F
fhansen
Guest
Yes, I’m not suggesting that A&E had concupiscence before the Fall. They did not have it then, while they did have it as soon as they entered the new state–where OJ was lost. In Ques 82, Is OS Concupiscence?, all the objections, denying that concupiscence is original sin, are met with replies that affirm that it is, indeed, original sin- the state of OS that we all now inherit.There is no liability to concupiscence in Adam and Eve due to original justice. See: S.T. First Part of the Second Part, Question 89, A5.
Reply to Objection 3. This freedom from liability to concupiscence was a result of original justice. Wherefore that which is opposed to such liability pertains, not to actual but to original sin.

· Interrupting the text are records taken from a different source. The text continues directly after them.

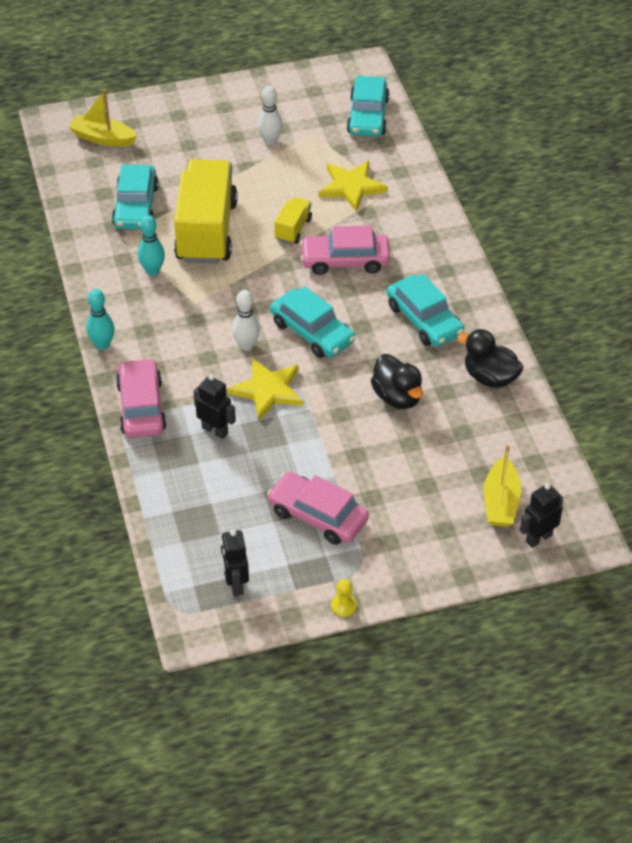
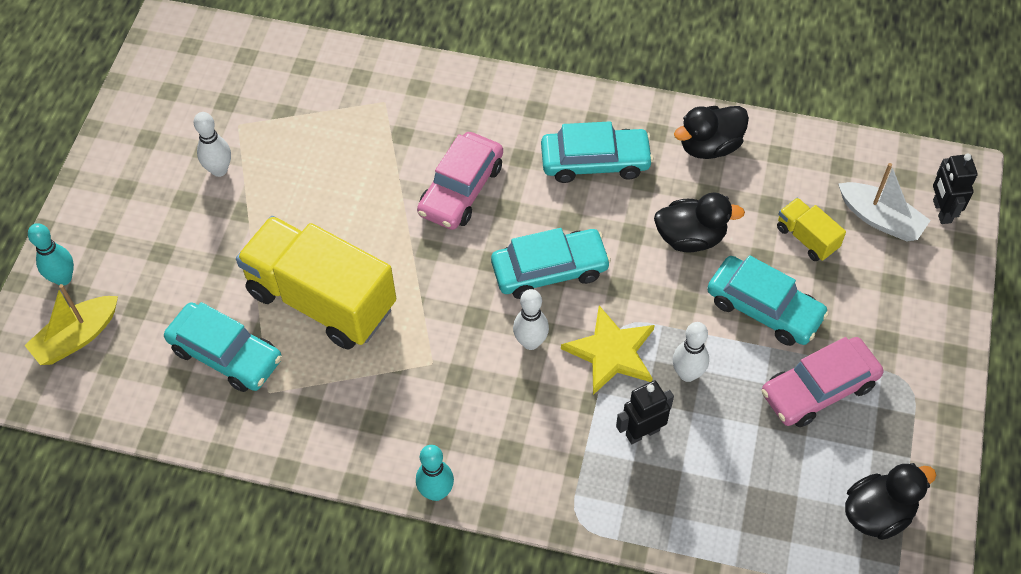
camera: 60 degrees left, 10 degrees up
(141, 407) = (563, 493): pink car -> none
(152, 271) = (348, 384): turquoise bowling pin -> turquoise bowling pin (63, 278)
(235, 584) = (877, 513): black robot -> black duck
(279, 437) = (687, 374): none -> white bowling pin
(293, 229) = (379, 214): yellow truck -> yellow truck (806, 238)
(344, 606) = (953, 422): yellow pawn -> none
(351, 186) = (351, 130): yellow star -> none
(368, 116) = (251, 62): turquoise car -> turquoise car (764, 308)
(500, 502) = (880, 219): yellow boat -> white boat

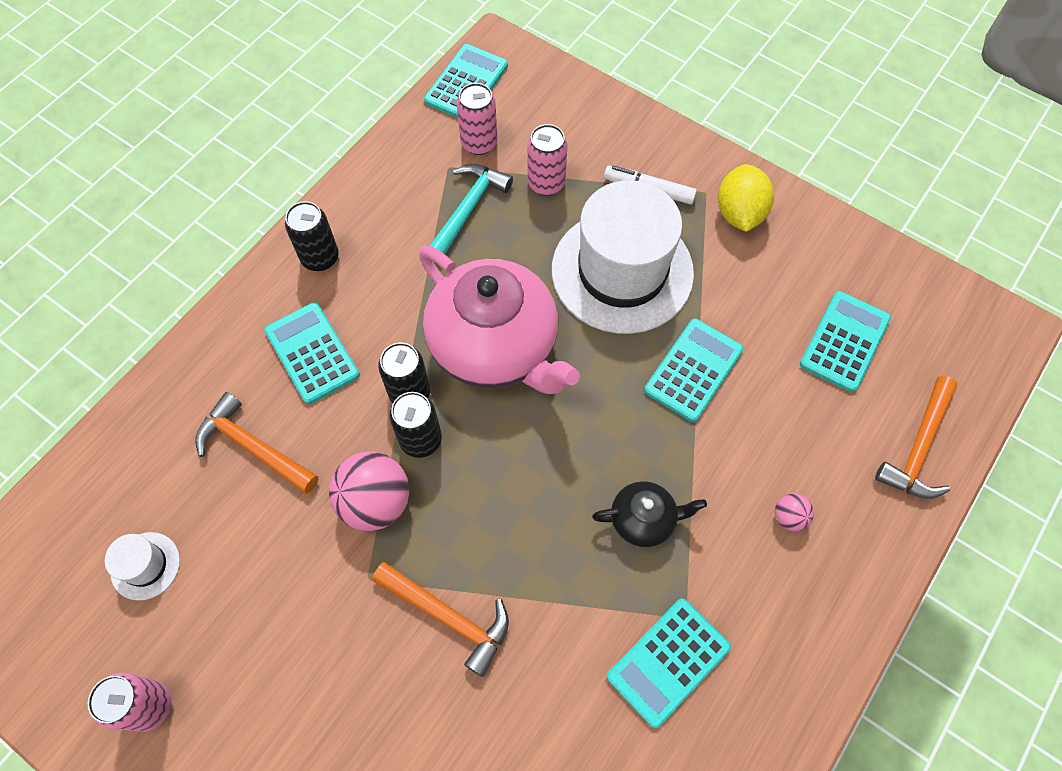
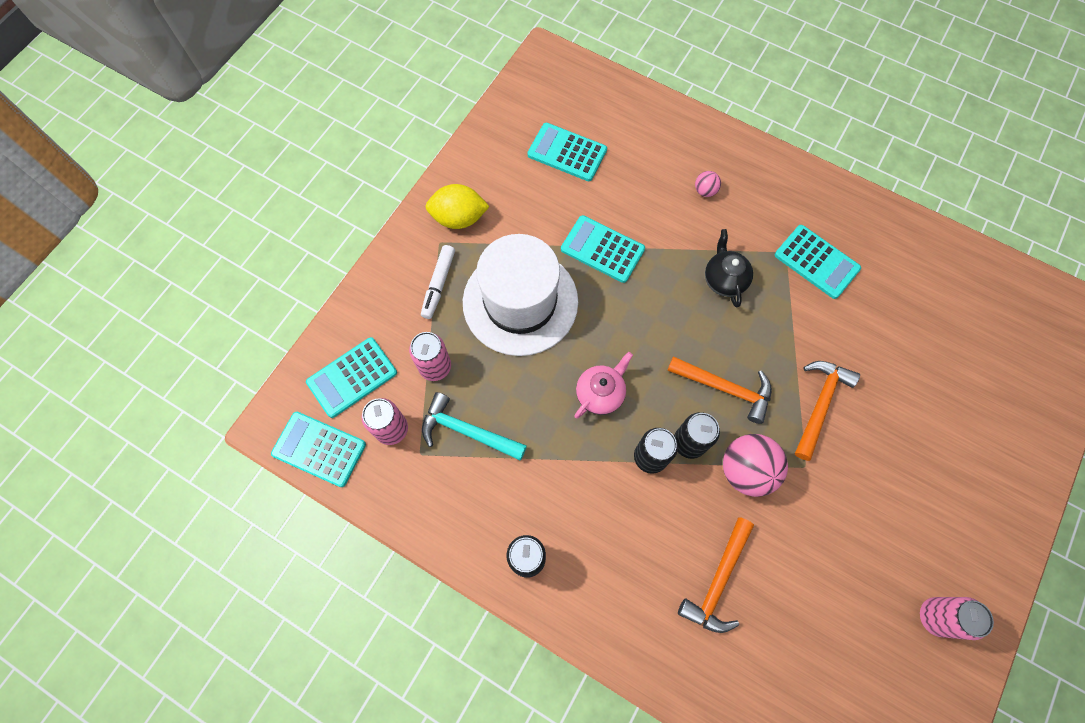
camera: 95 degrees left, 5 degrees up
(145, 566) = (834, 651): white hat -> none
(312, 353) = (624, 547): turquoise calculator -> turquoise calculator (352, 377)
(495, 347) = (600, 393): pink teapot -> pink teapot, size x0.46
(918, 448) = (642, 114): orange hammer -> orange hammer (725, 388)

And from before, widely, pride is “applicable to the intellective appetite”:
“we must needs say that the subject of pride is the irascible not only strictly so called, as a part of the sensitive appetite, but also in its wider acceptation, as applicable to the intellective appetite. Wherefore pride is ascribed also to the demons.”
Also see Q163, A1:
I answer that, Many movements may concur towards one sin, and the character of sin attaches to that one in which inordinateness is first found. And it is evident that inordinateness is in the inward movement of the soul before being in the outward act of the body; since, as Augustine says (De Civ. Dei i, 18), the sanctity of the body is not forfeited so long as the sanctity of the soul remains. Also, among the inward movements, the appetite is moved towards the end before being moved towards that which is desired for the sake of the end; and consequently man’s first sin was where it was possible for his appetite to be directed to an inordinate end. Now man was so appointed in the state of innocence, that there was no rebellion of the flesh against the spirit. Wherefore it was not possible for the first inordinateness in the human appetite to result from his coveting a sensible good, to which the concupiscence of the flesh tends against the order of reason. It remains therefore that the first inordinateness of the human appetite resulted from his coveting inordinately some spiritual good. Now he would not have coveted it inordinately, by desiring it according to his measure as established by the Divine rule. Hence it follows that man’s first sin consisted in his coveting some spiritual good above his measure: and this pertains to pride. Therefore it is evident that man’s first sin was pride.